TEXT =
§ §
Good and bad. Yet weeks of reporting in the two states, including visits to nearly three dozen charter schools, yield a picture of educational entrepreneurialism that features not only the the classic benefits of any market-based enterprise but also the classic drawbacks. Charter schools are both better and worse than ordinary public schools. Their problems are different, having more to do with those of a free-wheeling market than a state bureaucracy. The best charter schools pursue innovation and educational excellence with an enthusiasm sorely lacking in many traditional public schools. But these schools are the minority. Much more common are schools beset with problems as bad as--and in some cases worse than--those found in traditional public schools. If competition and market models are inevitable features of tomorrow's education, the operating realities of charter schools in Arizona and Michigan are reminders of perils to avoid--and guideposts for parents seeking the right schools for their children.

High-quality charter schools share one trait: They have brought new participants who care about children's welfare into public education. A dozen or so Detroit-area clergy, for instance, have started charters to help students languishing in the city's public schools. Charter schools are also generally small and safe, offering a cohesiveness hard to find in Arizona's and Michigan's often large public schools.
§ §
WORK REQUIRED =
Pick up the charter school piece right after its last sentence and keep writing in the same voice.
§ §
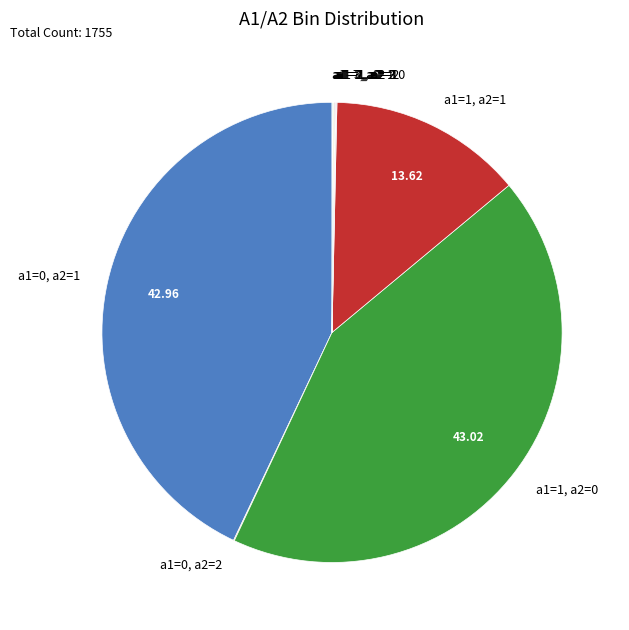

Is there any slice that represents more than half of the pie?

No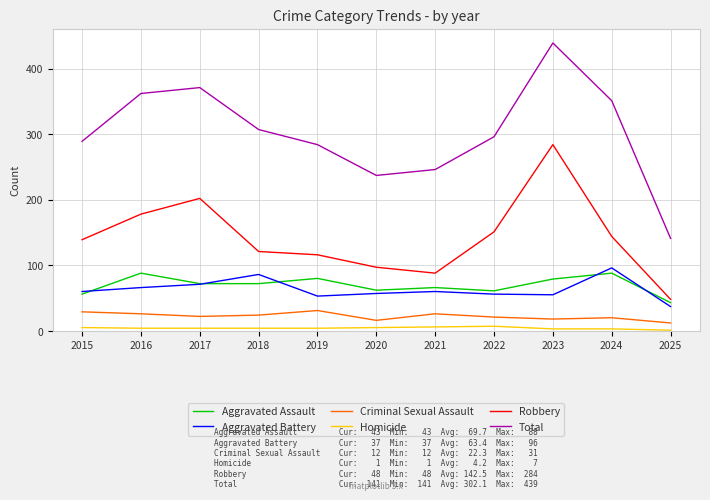

What is the approximate value of Robbery at 2015?

139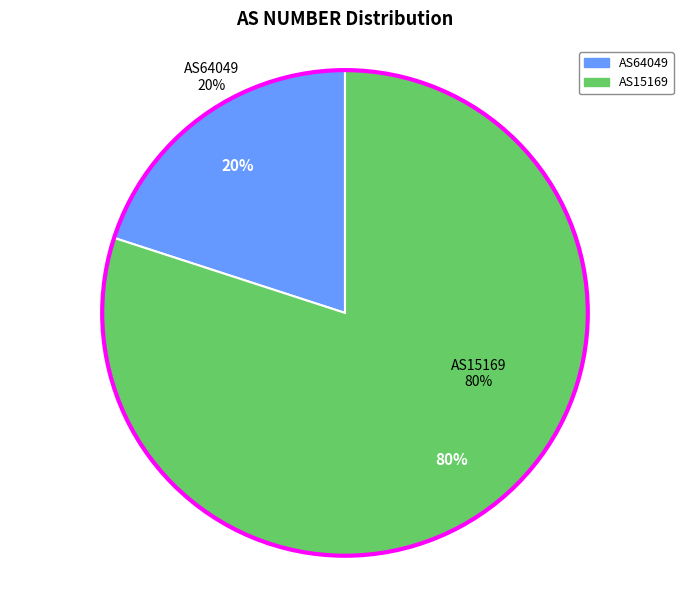

Which category has the biggest portion of the pie?

AS15169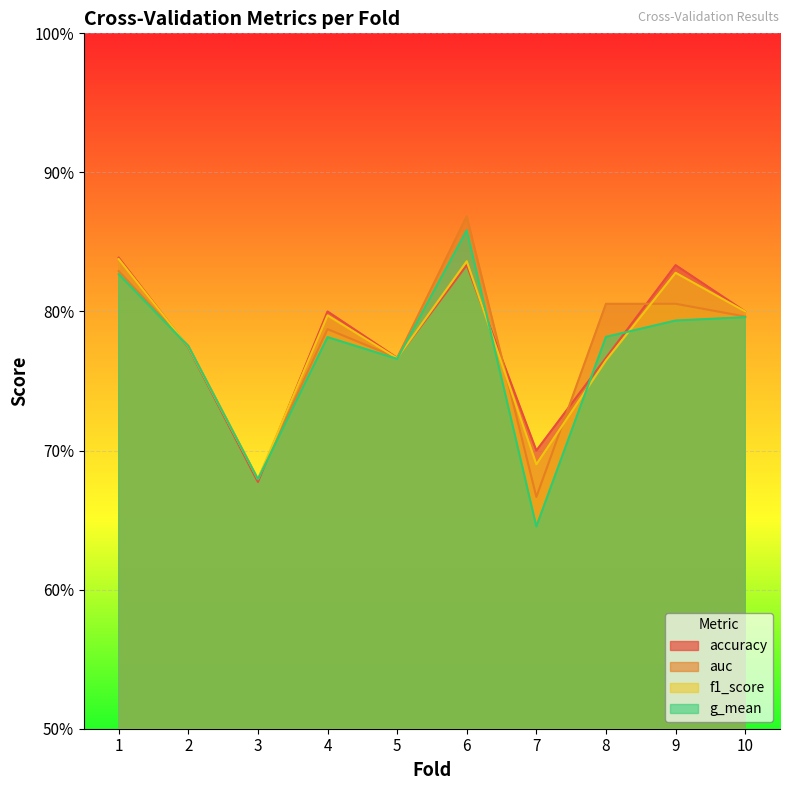

Reading right to left, list all the values displayed in this chart.

accuracy: 0.8	0.8	0.8	0.7	0.8	0.8	0.8	0.7	0.8	0.8
auc: 0.8	0.8	0.8	0.7	0.9	0.8	0.8	0.7	0.8	0.8
f1_score: 0.8	0.8	0.8	0.7	0.8	0.8	0.8	0.7	0.8	0.8
g_mean: 0.8	0.8	0.8	0.6	0.9	0.8	0.8	0.7	0.8	0.8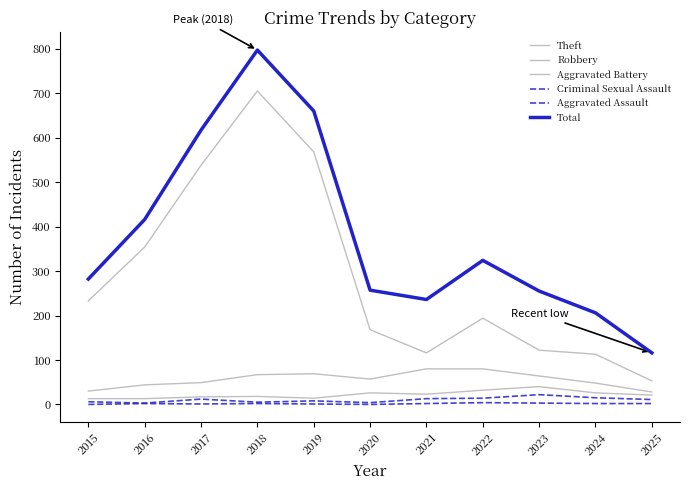

True or false: Total and Robbery cross at least once.

False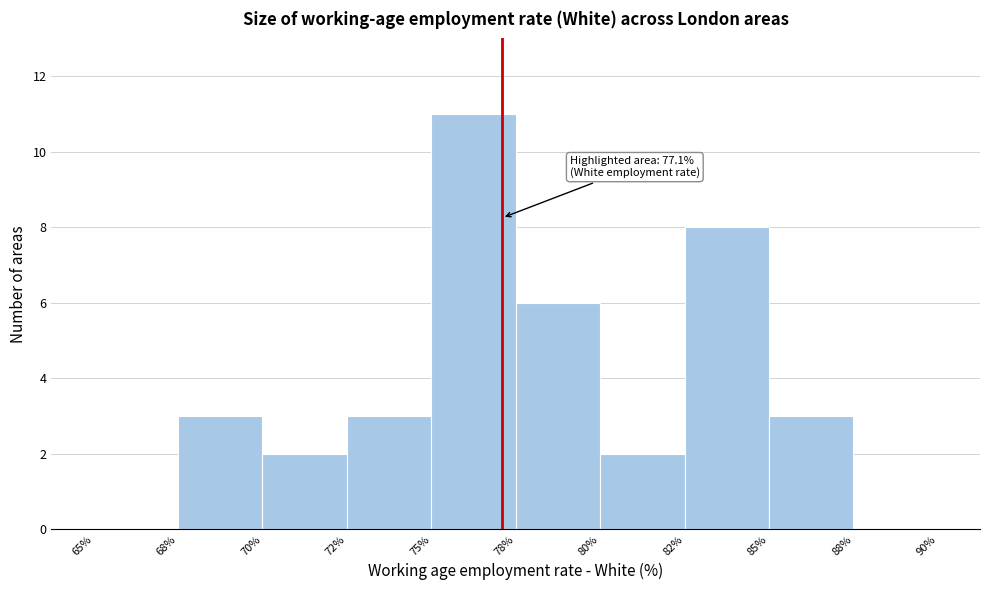

Reading left to right, list all the values displayed in this chart.

65%=0	68%=3	70%=2	72%=3	75%=11	78%=6	80%=2	82%=8	85%=3	88%=0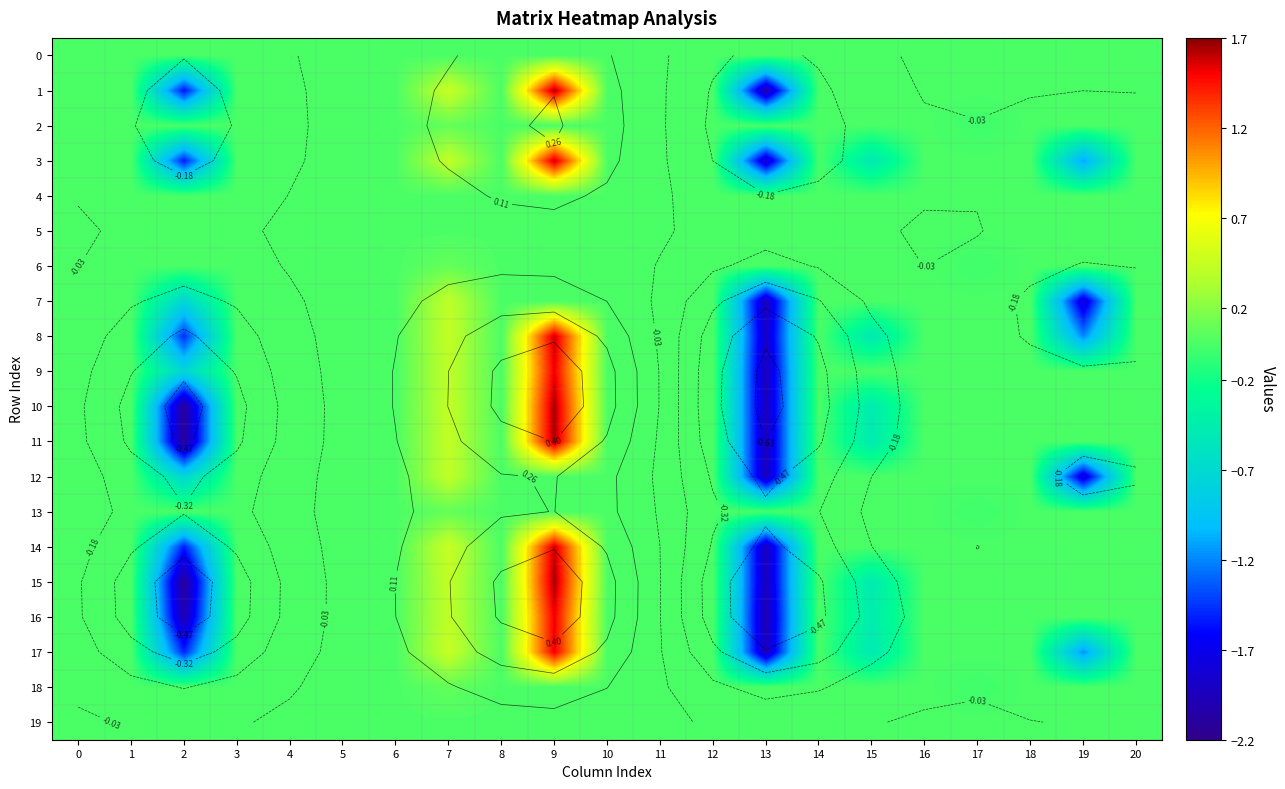

At which label does 7 reach its minimum?

13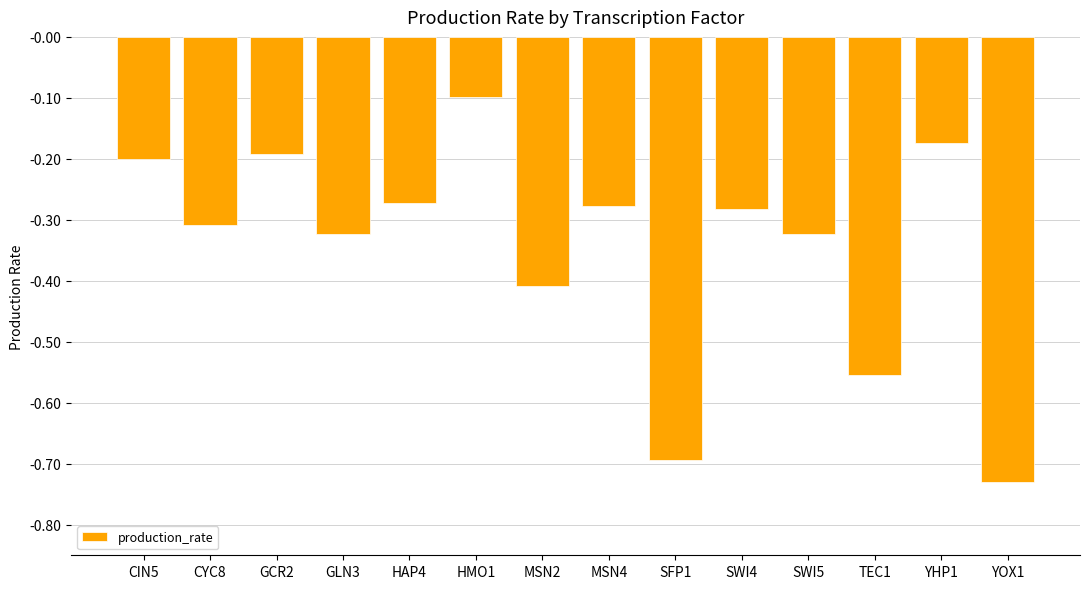

Where is the data nearest to the value 0?

HMO1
§ §
RESPONSE TO THIS TASK =
Charter schools in both states offer a wider variety of options for students with different learning styles. The teaching philosophies of two charters in Mesa, Ariz., for example, couldn't offer a more striking contrast: Benjamin Franklin Charter School is a throwback to Norman Rockwell schools of the 1950s, with well-scrubbed students working silently at desks in tidy rows, under the watchful eye of no-nonsense teachers. Several miles away at the Montessori Education Centre Charter School, elementary students grouped three grades to a room sprawl on the floor or bunch together at tables, learning math by grouping beads and working on sound-letter relationships, or drawing in their journals. When they need help, they call their teachers by their first names.

A few schools in both states are truly innovative. In Michigan, a secondary school created by the Ford Motor Co. is located in the Henry Ford Museum in Dearborn. Students study the museum's technology exhibits as part of the curriculum. A smattering of new schools have established themselves as specialized educational powerhouses, including Sankofa Shule, an Afrocentric elementary school in Lansing, Mich., that includes instruction in four languages, and the Arizona School for the Arts, a junior/senior high school in Phoenix that couples a half-day performing-arts program with a college-prep core curriculum.

Most fundamentally, the spread of charters in Ari zona and Michigan proves that competition can promote reform. So far, the Mesa school system, Arizona's largest, has lost only 1,600 of its 70,000 students to the area's many charter schools. But the mere existence of the schools seems to have motivated the mainstream bureaucracy. To stanch the flow of students to the likes of Ben Franklin and the Education Centre, the district is opening new traditional and Montessori elementary schools, building a performing-arts magnet school, and adding daylong kindergartens to many elementary schools to court working parents.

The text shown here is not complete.